The Association of Residential Cleaning Services International (ARSCI) is a nonprofit international trade organization established in 2003. ARCSI provides information regarding cleaning procedures and techniques to professionals and a high-quality cleaning experience to consumers. All members must follow a very strict Code of Ethics.

ARCSI's Seal of Accreditation 
ARCSI’s Seal of Accreditation is awarded to professional residential cleaning companies who meet a rigorous set of industry and business standards since 2010.

House Cleaning Technician (HCT) Certification 
In October 2011, the Institute for Service Excellence announced its designation as the only IICRC-approved school for the House Cleaning Technician certification. A certified House Cleaning Technician is trained to properly care for both homes and health.

Started by David Kiser, the founding president of ARCSI, along with IICRC-approved instructor Bruce Vance, the HCT certification program enables individual technicians and companies to improve their qualification.

Community involvement 
ARCSI members and their employees are actively involved in their local communities, taking part in free house cleanings for women undergoing cancer treatments or for disabled veterans, or sponsoring youth sports teams, and involvement with youth service organizations.

Projects 
 Cleaning for Kids - a joint project between ARSCI and Ronald McDonald House Charities, where member volunteers provide residential cleaning services at no charge to the Ronald McDonald Houses in their communities.
 Cleaning For A Reason - in alliance with the Cleaning For A Reason foundation, ARCSI volunteer members provide professional house cleaning, and maid services to women undergoing treatment for any type of cancer.

Milestones 
2003 - Association is established by the name Association of Residential Cleaning Professionals (ARCP).

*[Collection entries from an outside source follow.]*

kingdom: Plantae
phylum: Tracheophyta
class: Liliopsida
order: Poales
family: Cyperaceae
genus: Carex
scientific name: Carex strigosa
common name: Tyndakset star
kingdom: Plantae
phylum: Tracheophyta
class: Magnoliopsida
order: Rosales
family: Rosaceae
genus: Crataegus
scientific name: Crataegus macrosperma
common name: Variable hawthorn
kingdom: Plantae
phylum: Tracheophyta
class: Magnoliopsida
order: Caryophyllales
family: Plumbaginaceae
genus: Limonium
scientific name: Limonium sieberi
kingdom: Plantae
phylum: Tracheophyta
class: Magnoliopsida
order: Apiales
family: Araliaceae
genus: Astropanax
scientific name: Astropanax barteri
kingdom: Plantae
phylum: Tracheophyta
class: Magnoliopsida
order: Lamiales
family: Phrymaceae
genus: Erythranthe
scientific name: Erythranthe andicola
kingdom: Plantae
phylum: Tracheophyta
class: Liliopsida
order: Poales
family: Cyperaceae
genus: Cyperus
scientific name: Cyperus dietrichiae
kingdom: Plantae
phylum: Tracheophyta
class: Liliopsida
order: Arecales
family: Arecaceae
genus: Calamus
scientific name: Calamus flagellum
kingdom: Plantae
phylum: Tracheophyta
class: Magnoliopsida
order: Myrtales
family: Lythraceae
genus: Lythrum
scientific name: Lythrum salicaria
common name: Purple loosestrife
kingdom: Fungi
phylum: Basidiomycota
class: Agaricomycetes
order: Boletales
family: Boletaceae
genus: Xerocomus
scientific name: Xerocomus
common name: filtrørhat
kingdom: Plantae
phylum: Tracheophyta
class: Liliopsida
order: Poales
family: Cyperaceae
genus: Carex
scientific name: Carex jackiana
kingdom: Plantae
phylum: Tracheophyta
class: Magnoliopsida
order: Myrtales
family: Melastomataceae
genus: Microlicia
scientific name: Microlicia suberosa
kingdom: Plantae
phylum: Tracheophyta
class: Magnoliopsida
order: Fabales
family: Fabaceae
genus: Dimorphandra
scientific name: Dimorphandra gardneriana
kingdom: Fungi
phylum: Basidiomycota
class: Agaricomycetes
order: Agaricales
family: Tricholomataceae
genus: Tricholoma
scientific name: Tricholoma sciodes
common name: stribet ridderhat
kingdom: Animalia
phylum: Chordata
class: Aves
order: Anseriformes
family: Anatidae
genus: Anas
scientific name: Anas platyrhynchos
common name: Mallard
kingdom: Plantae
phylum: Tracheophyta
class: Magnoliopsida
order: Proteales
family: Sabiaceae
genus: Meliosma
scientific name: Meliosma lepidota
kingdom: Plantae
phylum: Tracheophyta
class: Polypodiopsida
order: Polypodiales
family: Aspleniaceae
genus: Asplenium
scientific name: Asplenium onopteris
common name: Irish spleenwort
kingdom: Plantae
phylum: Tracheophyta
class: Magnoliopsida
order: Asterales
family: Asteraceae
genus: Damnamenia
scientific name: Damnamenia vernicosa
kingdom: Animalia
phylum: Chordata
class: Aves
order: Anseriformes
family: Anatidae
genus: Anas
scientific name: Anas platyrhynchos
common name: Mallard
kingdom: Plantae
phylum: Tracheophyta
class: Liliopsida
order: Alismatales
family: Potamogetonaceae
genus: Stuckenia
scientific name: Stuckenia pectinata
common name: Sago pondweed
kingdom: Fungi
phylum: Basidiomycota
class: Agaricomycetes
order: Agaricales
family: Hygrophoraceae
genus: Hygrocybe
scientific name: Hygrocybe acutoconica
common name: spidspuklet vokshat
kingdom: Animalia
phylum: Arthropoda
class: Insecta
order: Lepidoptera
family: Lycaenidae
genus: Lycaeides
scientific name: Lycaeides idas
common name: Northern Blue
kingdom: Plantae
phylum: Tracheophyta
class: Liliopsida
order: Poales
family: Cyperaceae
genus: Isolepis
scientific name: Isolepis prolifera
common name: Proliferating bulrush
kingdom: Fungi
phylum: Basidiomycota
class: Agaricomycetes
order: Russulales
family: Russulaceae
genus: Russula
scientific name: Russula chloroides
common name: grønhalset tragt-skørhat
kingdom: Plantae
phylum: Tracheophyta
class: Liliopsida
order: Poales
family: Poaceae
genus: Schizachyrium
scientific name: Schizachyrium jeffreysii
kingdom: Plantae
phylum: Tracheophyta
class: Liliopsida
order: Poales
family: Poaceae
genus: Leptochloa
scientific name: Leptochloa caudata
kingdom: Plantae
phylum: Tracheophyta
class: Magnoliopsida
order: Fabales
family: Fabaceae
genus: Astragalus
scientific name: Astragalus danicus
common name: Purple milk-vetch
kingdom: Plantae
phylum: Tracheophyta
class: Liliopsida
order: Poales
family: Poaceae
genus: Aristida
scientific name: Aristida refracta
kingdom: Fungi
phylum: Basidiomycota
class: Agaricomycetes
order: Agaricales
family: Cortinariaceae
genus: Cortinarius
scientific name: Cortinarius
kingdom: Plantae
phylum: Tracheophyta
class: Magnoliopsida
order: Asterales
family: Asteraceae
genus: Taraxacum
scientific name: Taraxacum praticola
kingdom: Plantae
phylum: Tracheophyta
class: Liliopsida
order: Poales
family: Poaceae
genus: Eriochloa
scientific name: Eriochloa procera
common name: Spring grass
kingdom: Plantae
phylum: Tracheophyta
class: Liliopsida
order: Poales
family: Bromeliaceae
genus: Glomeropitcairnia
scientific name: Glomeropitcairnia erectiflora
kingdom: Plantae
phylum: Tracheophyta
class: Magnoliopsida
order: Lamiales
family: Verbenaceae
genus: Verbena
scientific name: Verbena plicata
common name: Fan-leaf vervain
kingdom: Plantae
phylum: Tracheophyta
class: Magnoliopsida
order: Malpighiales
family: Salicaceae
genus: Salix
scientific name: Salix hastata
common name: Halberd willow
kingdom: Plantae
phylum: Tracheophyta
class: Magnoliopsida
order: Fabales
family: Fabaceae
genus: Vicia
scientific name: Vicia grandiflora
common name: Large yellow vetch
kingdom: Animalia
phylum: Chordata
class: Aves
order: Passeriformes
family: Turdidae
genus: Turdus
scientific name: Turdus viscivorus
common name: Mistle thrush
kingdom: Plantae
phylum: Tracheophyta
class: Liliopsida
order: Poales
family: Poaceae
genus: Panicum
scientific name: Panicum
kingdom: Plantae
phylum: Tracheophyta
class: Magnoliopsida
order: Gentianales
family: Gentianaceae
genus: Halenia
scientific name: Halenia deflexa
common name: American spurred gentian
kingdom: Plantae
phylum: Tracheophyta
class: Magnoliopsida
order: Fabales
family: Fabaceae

First ARCP Magazine published. ARCP forms alliance with ISSA.

2004 - David Kiser is elected first association President. First ARCP National Convention is held in New Orleans.

2005 - Board of Directors holds first Strategic Planning meeting.

2006 - ARCP becomes ARSCI. Tom Stewart is elected first ARCSI President.

2007 - ARCSI Membership tops 300. Debbie Sardone is elected first ARCSI female President.

2009 - ARCSI hires first professional association executive, Ernie Hartong and moves world headquarters to Columbus, OH.

2010 - ARCSI establishes the Residential Cleaning Seal of Excellence.

2012 - IICRC approves House Cleaning Technician certification and first class is held in Dallas TX.

2014 - Certified House Cleaning Technicians count is 300.

2015 - Association membership tops 600. Jeff Lange is elected president.